FDR opens campaign for fourth term with hilarious ‘Fala’ speech 70 years ago this hour (Sep 23 1944)


Video: 'FDR's Fala Speech Restored'

(Saturday, September 23, 1944, 9:31 p.m. EWT; during World War II) — U.S. President Franklin D. Roosevelt opened his campaign for a fourth term tonight, derisively defending Fala, his black Scottie dog, against a Republican political attack.

In a speech to the International Brotherhood of Teamsters, Chauffeurs, Warehousemen and Helpers of America, FDR addressed accusations that he had mistakenly left his beloved terrier behind during a visit to the Aleutian Islands in 1943, after their recapture from the Japanese. Opponents alleged that FDR had dispatched a destroyer to bring the dog back.

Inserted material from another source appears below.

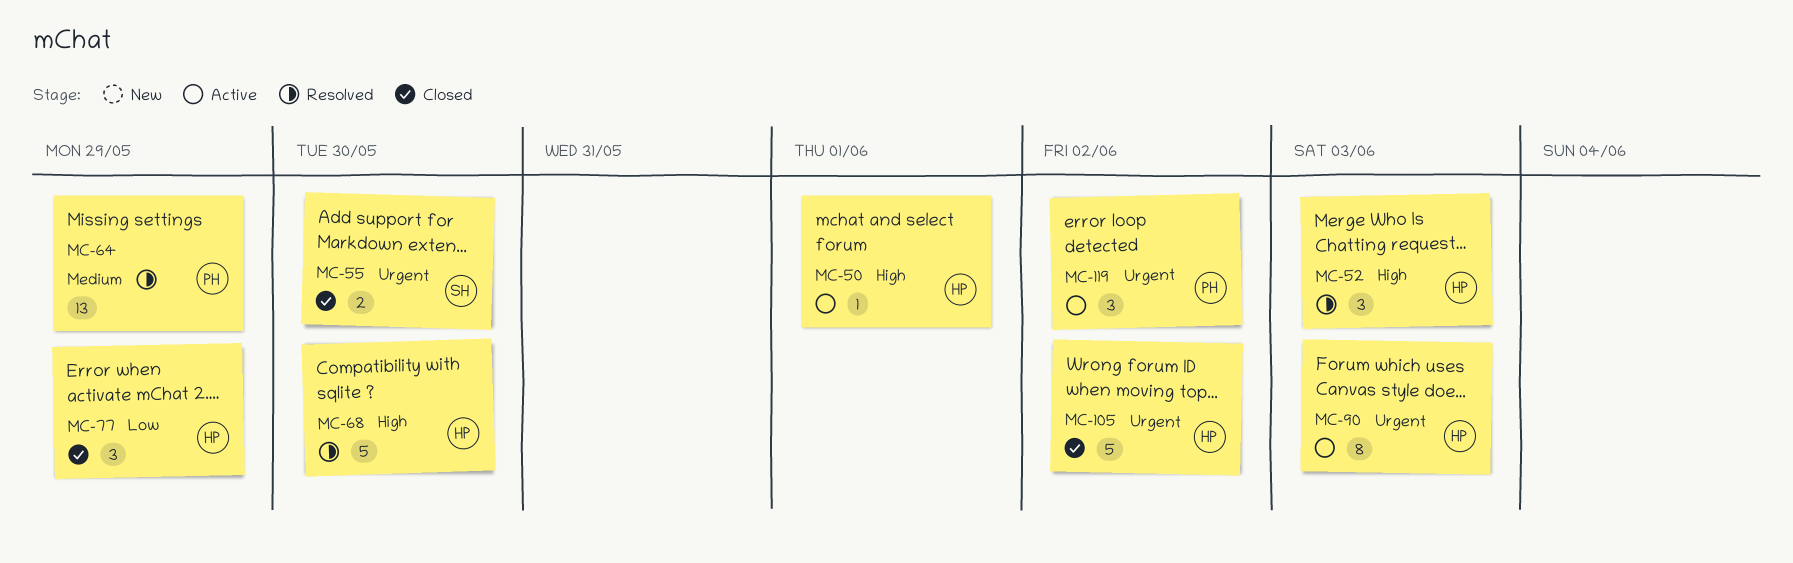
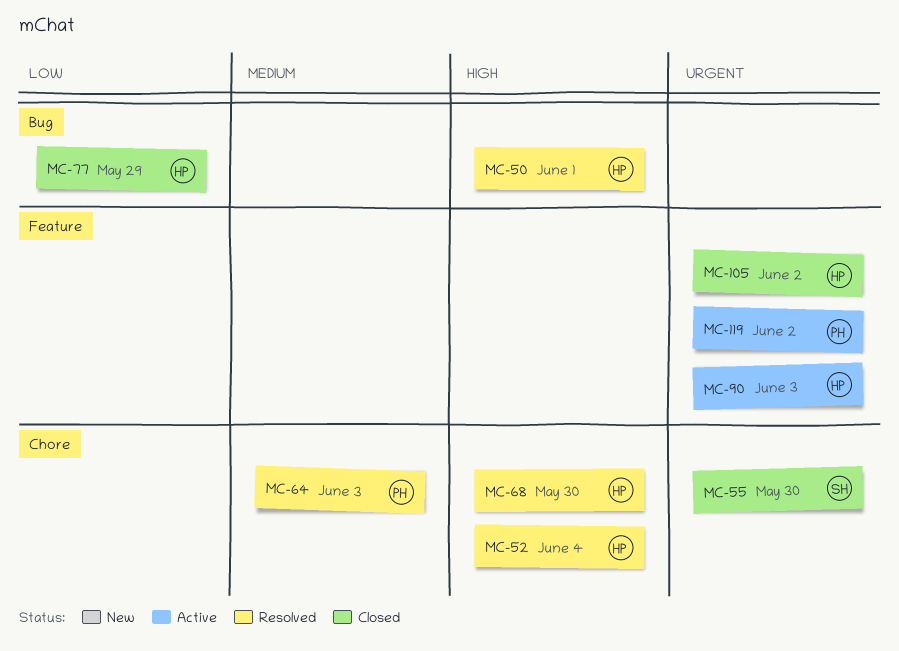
MC-50, status: Active -> Resolved
MC-52, due: Jun 3 -> Jun 4
MC-64, due: May 29 -> Jun 3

Amid laughter, the president said:

“These Republican leaders have not been content with attacks on me, or my wife, or on my sons. No, not content with that, they now include my little dog, Fala.

“Well, of course, I don’t resent attacks, and my family doesn’t resent attacks — but Fala does resent them. You know, Fala is Scotch, and being a Scottie, as soon as he learned that the Republican fiction writers, in Congress and out, had concocted a story that I had left him behind on the Aleutian Islands and had sent a destroyer back to find him — at a cost to the taxpayers of 2 or 3 or 8 or $20 million — his Scotch soul was furious. He has not been the same dog since.

“I am accustomed to hearing malicious falsehoods about myself — such as that old, worm-eaten chestnut that I have represented myself as indispensable. But I think I have a right to resent [and] object to libelous statements about my dog.”